How to Choose the Most Electable Democrat in 2020


The complicated choice facing Democratic presidential primary voters, desperate to pick the right candidate to beat President Donald Trump in 2020, was encapsulated this past weekend. Elizabeth Warren, who on Saturday delivered populist fire in her formal announcement speech, represented the view that fierce ideological conviction can carry the day in the general election. The next day, Amy Klobuchar touted her Midwestern roots as she personified the belief that a candidate from the middle—both politically and geographically—would be the most electable nominee.

And both candidates had their rollouts somewhat clouded by scandalous accusations—Warren’s past identification as an “American Indian” and allegations that Klobuchar is an abusive boss—that raised questions about their “electability.”

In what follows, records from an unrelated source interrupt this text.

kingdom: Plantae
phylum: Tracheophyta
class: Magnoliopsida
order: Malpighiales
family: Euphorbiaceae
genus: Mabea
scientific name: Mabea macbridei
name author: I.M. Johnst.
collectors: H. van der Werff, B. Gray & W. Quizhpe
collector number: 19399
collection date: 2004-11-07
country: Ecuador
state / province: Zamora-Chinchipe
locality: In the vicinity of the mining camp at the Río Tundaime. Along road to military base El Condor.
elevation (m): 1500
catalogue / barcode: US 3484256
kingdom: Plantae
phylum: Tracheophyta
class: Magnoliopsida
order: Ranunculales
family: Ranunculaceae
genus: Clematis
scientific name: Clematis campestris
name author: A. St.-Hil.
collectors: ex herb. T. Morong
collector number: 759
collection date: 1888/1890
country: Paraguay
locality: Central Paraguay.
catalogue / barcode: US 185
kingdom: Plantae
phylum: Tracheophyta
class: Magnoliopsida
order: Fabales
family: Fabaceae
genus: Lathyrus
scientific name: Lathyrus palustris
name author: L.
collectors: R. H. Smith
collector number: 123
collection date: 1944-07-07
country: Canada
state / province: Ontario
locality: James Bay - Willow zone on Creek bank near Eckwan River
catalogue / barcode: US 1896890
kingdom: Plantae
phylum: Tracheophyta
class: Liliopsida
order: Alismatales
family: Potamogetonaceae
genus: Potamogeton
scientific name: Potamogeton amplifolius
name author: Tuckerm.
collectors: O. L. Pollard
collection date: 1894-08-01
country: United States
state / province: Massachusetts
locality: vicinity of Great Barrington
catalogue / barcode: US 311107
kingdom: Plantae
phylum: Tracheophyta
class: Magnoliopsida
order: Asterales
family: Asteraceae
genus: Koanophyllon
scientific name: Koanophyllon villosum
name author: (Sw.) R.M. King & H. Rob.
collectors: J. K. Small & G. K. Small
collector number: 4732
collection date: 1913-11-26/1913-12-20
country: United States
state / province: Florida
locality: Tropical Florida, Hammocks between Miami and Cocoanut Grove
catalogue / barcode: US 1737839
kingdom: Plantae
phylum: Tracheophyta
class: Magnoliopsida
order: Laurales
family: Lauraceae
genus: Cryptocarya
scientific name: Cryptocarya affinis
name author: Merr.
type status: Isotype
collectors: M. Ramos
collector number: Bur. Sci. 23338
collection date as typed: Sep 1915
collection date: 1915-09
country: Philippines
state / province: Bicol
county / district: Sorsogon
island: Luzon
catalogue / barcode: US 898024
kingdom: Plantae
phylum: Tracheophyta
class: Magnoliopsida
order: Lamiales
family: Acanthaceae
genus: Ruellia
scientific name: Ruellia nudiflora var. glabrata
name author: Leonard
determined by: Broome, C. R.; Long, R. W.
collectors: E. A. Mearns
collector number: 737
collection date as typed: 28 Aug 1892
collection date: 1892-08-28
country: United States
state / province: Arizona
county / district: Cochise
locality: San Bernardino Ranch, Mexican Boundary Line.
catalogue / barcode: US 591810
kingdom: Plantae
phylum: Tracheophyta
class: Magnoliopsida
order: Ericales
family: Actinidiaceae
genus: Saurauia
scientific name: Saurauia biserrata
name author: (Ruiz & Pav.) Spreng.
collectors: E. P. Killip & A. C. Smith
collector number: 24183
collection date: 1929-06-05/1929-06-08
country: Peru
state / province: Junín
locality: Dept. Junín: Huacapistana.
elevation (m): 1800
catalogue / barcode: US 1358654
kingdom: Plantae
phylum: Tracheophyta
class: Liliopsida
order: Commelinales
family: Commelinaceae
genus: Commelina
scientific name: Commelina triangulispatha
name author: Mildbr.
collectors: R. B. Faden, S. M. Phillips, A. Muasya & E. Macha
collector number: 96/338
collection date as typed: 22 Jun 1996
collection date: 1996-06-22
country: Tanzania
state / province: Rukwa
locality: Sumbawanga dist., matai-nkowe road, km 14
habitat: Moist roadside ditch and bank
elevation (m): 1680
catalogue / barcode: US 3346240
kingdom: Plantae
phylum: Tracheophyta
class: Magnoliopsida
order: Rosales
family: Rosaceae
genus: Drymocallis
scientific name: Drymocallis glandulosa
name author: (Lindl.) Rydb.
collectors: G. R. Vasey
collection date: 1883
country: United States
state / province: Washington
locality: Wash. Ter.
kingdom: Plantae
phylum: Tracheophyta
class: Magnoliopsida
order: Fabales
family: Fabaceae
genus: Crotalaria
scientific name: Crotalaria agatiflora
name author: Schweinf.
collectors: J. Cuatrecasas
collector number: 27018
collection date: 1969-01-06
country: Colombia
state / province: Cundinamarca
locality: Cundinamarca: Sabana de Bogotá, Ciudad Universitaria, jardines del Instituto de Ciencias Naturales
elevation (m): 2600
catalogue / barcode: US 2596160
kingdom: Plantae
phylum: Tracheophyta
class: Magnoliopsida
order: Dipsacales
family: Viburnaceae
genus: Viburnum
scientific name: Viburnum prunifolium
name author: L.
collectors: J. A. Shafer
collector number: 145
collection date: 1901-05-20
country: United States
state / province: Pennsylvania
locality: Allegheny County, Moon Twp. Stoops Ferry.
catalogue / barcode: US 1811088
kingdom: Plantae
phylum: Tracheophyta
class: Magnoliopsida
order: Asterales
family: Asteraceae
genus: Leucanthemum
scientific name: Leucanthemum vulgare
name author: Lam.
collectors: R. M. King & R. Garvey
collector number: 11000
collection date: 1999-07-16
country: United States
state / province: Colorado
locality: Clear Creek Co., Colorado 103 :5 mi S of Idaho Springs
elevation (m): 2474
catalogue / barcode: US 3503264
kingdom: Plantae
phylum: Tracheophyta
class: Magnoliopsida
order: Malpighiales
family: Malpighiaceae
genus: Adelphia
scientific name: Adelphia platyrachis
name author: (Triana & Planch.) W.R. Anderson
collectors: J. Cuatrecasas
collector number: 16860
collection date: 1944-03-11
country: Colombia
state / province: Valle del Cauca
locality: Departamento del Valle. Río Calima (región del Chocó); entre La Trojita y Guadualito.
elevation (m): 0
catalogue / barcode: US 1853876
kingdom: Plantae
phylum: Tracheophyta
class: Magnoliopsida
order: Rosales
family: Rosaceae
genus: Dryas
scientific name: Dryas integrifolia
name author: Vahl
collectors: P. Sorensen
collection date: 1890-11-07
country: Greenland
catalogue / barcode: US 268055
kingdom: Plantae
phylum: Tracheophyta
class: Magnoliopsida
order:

Democrats say they care more about winning in 2020 than anything else. In a Monmouth University poll, when asked to choose between “a Democrat you agree with on most issues but would have a hard time beating Donald Trump,” or “a Democrat you do not agree with on most issues but would be a stronger candidate against Donald Trump,” Democrats threw their policy preferences under the bus by 56 percent to 33 percent. And when Democrats were asked, in a CNN poll, which of seven candidate attributes are “extremely important,” they ranked “has a good chance of beating Donald Trump” the highest, at 49 percent. Ranked second-to-last with 25 percent was “holds progressive positions on the issues.”

These are disturbing numbers to some on the left. A growing chorus of voices has argued that electability is a nonsensical ruse concocted to box out true progressives in favor of timid moderates. “It’s alchemy and a crock,” scoffed Rolling Stone’s Matt Taibbi, noting that nominating Hillary Clinton over Bernie Sanders didn’t save us from Trump, and picking John Kerry over Howard Dean didn’t stop George W. Bush’s reelection. New York’s Eric Levitz further suggested that Trump’s unpopularity makes the electability metric, however slippery, irrelevant for 2020: “In all probability, it will take only a minimally politically competent Democrat to get him out.” The Week’s Joel Mathis recently counseled primary voters, “Don’t ask yourself which candidate is electable. Ask which candidate you want to elect, then act accordingly.”